A l'inverse, le volet sociétal constitue selon moi le point fort de ce livre. J'ai beaucoup apprécié la manière souvent brillante dont l'auteur rend compte avec lucidité, pertinence souvent non dénuée d'ironie, de certaines caractéristiques de nos sociétés contemporaines: dérives de la médiatisation, de l'addiction aux jeux vidéo, aux réseaux sociaux, manipulation et perversion dans le monde politique et pas que, marchandisation de l'édition, rôle de la publicité dans une société de plus en plus marquée par un sentiment de vide existentiel, perte des valeurs et j'en passe...car la liste serait longue, trop longue peut-être allant même jusqu'à caser de manière un peu forcée le thème des espèces invasives!
J'en viens donc à ma réserve majeure qui touche à la construction de l'ouvrage qui ne m'a pas convaincue en raison du sentiment d'artificialité ressenti à sa lecture. On remarquera que la plupart des thèmes sociétaux évoqués précédemment sont portés, illustrés par le comportement et/ou le discours de personnages secondaires ( Pwnage, Laura Pottsdam, Periwinkle...). Certes l'auteur a fait preuve de beaucoup d'inventivité pour trouver des articulations plausibles entre ces digressions et la colonne vertébrale du roman (l'histoire de Faye et Samuel) et faire interférer les personnages et si cela fonctionne, il n'en reste pas moins que ce savant travail de "tricotage" demeure trop visible à mes yeux . Par ailleurs, Hill a beaucoup de choses à dire et n'a rien voulu sacrifier en élaguant certains passages qui, aussi intéressants soient-ils en eux-mêmes, nuisent parfois à l'homogénéité de l'architecture d'ensemble. J'en veux pour exemple le chapitre consacré aux répercussions physiques et physiologiques cérébrales de l'addiction de Pwnage aux jeux vidéo (Huitième partie, chapitre 3). On atteint là à la confusion des genres avec un exposé de vulgarisation scientifique qui s'intègre mal dans un roman.
Bref, contrairement à la critique (média et lecteurs) qui a encensé ce roman, je ne dirai pas qu'il s'agit là d'une grande oeuvre littéraire malgré de brillantes analyses qui méritent lecture!
Magistral !
Critique de Frunny (PARIS, Inscrit le 28 décembre 2009, 59 ans) - 22 avril 2020
"Les Fantômes du vieux pays" est un premier roman (Gallimard, 2017) qui reçoit le Prix Art Seidenbaum pour la première œuvre de fiction 2016 et Révélation étrangère du magazine Lire 2017.

Entrées de données:
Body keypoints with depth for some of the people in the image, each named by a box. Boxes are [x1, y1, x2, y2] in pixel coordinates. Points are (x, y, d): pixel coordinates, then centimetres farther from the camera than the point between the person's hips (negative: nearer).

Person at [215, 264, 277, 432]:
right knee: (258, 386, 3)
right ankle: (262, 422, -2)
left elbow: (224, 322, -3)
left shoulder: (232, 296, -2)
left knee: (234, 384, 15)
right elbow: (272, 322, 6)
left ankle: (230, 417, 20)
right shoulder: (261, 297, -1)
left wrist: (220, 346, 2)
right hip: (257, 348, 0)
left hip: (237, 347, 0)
---
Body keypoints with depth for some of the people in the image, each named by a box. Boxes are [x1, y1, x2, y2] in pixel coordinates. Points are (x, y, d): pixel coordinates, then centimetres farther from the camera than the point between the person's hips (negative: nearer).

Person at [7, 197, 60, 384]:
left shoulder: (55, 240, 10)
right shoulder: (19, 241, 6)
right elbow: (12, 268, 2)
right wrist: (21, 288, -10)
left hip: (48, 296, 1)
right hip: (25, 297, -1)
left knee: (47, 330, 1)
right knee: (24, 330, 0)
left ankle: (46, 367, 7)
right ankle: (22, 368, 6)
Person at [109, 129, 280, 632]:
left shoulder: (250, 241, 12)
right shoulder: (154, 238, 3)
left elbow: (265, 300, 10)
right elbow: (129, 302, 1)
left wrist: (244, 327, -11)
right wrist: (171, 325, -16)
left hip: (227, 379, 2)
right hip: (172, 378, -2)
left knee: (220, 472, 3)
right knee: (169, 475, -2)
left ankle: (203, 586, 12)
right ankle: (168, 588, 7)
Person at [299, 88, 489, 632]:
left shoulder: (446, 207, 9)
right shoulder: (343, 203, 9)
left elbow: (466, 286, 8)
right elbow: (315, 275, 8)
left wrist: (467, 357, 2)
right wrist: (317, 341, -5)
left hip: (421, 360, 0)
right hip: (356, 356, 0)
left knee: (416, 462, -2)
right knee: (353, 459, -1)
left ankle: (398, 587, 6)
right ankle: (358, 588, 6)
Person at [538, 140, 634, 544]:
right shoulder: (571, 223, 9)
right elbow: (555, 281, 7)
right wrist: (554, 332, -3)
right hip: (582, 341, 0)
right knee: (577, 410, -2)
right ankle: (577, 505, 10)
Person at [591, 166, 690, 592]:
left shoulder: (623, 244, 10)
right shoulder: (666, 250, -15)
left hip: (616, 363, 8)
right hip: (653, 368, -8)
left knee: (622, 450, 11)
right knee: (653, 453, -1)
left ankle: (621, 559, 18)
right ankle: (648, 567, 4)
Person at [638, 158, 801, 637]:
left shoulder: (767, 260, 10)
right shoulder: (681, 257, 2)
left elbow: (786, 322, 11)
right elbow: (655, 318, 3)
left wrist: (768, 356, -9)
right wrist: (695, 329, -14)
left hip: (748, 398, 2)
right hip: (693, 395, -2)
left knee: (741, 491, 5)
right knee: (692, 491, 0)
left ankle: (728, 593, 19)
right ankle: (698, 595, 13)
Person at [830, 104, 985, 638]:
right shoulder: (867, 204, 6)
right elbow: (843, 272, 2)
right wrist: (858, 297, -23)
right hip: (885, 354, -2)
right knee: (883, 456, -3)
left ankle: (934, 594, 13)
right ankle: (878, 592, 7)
==
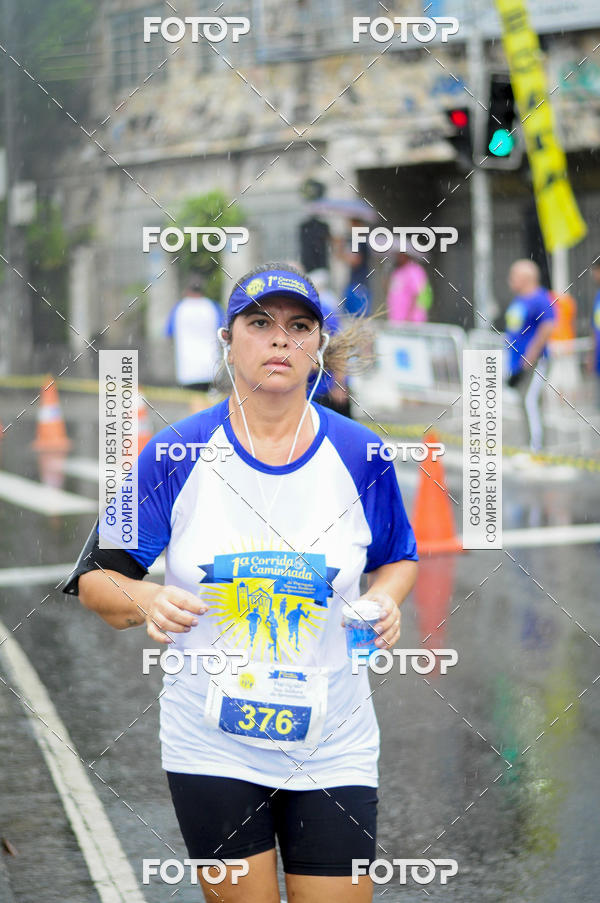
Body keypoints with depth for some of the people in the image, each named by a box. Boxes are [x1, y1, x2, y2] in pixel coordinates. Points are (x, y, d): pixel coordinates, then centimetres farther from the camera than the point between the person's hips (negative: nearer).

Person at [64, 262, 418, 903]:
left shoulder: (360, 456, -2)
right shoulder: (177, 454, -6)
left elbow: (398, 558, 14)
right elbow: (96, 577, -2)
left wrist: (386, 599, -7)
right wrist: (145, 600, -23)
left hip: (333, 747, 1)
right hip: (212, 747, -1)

• [Pistes d'exploration]
[a] D'après le texte sur Les Fantômes du vieux pays, quel prix ce premier roman a-t-il reçu pour la première œuvre de fiction 2016 ?
[b] Poursuivez le texte sur Les Fantômes du vieux pays à partir de sa dernière phrase.

• [Réponses obtenues]
[a] Le Prix Art Seidenbaum.

[b]
Samuel est professeur de littérature près de Chicago. Sa vie se limite à ses cours et aux heures passées à jouer en ligne au " Monde d’Elfscape".
Le gouverneur Parker, conservateur intégriste, est attaqué par une femme qui lui jette des gravillons. Rien d'extraordinaire mais les médias s'emballent, Faye Andresen est arrêtée, sa vie jetée en pâture.
Or, il s'avère que Faye est la mère de Samuel qui l'a abandonné à l'âge de 11 ans.
Le décor est planté, l'auteur va reconstituer le parcours de cette femme, héroïne de la Gauche américaine en 1968, militante déterminée.
Nathan Hill brosse le portrait de l'Amérique des années 1968 à aujourd'hui au travers un anti-héros à la recherche de sa vérité.
Un premier roman comme un coup de maitre. Au delà des photographies des états-unis à différentes périodes, l'auteur nous interroge sur le sens de la vie et sa vacuité. Quelques pages lumineuses, d'une puissance rare.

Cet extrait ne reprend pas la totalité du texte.